Use this as a pilot candidate, not an automatic standard. If your team already pays for Copilot and uses JetBrains daily, test the agent picker workflow on one real issue, track credit usage, and compare the result against your current JetBrains AI Assistant or editor-agent workflow. If you are not already committed to JetBrains or Copilot, compare it first against Cursor, Claude Code, OpenAI Codex, and Continue before making the seat-price math the whole decision.

Methodology

This draft uses the KALI launch record, KALI source checks, GitHub’s official launch changelog, GitHub Copilot docs, GitHub’s official pricing page, and the JetBrains Marketplace plugin page. KALI scoring is an editorial evidence score, not a benchmark: it reflects source quality, product clarity, pricing clarity, docs availability, search potential, usefulness, YouTube potential, category importance, and internal-link potential. Claims about running commands, reasoning through projects, and iterating on multistep coding work are framed as GitHub’s stated launch capabilities unless Kingy later adds hands-on notes.

Source log

Source Type Date checked Used for
GitHub changelog Official launch source 2026-07-07 Launch date, first-class agent picker placement, supported model selection, reasoning-depth tuning, multistep work claims.
GitHub Copilot plans Official pricing 2026-07-07 Plan prices, Free plan limits, GitHub AI Credits, paid-plan usage caveats.
GitHub Copilot docs Official docs 2026-07-07 Copilot documentation context and implementation follow-up.
JetBrains Marketplace plugin page Official marketplace 2026-07-07 JetBrains plugin context.
KALI launch snapshot Proprietary KALI record 2026-07-01 KALI score, verification date, source checks, category, risk notes, and score components.
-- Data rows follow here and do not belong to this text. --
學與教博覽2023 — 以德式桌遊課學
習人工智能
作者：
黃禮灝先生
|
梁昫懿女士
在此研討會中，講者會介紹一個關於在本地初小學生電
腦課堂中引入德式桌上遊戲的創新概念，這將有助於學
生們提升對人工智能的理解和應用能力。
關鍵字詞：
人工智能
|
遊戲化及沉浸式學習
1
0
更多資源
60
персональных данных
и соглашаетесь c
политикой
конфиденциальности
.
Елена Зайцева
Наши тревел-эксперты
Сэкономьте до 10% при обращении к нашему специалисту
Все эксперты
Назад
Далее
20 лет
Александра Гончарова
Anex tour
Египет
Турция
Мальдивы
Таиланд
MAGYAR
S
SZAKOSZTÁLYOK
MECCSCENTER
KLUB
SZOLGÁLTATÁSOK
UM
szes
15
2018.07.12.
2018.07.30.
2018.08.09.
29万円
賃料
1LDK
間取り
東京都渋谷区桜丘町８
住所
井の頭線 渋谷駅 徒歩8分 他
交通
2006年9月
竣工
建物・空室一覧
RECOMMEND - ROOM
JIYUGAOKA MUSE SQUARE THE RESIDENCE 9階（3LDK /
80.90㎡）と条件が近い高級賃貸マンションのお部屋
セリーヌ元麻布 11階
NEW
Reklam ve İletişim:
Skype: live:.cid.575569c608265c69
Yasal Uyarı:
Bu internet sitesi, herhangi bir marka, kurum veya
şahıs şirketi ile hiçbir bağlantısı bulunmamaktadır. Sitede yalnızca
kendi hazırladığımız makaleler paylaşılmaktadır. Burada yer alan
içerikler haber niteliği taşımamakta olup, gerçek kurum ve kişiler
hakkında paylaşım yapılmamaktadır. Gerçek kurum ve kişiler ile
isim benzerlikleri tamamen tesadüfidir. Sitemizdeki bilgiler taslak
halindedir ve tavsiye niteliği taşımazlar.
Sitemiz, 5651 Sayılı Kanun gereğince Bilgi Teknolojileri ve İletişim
Last verified and changelog

  • 2026-07-07: Draft revised to add human Kingy Verdict, normalized Copilot pricing, KALI evidence summary, source log, and hands-on limitation note.
  • 2026-07-07: Public proposed URL check returned 404, but authenticated WordPress duplicate-slug check is still required before publication.
  • 2026-07-01: KALI source verification completed with four official URLs checked successfully.
  • 2026-06-30: GitHub published the launch changelog for Copilot Agent in JetBrains AI Assistant.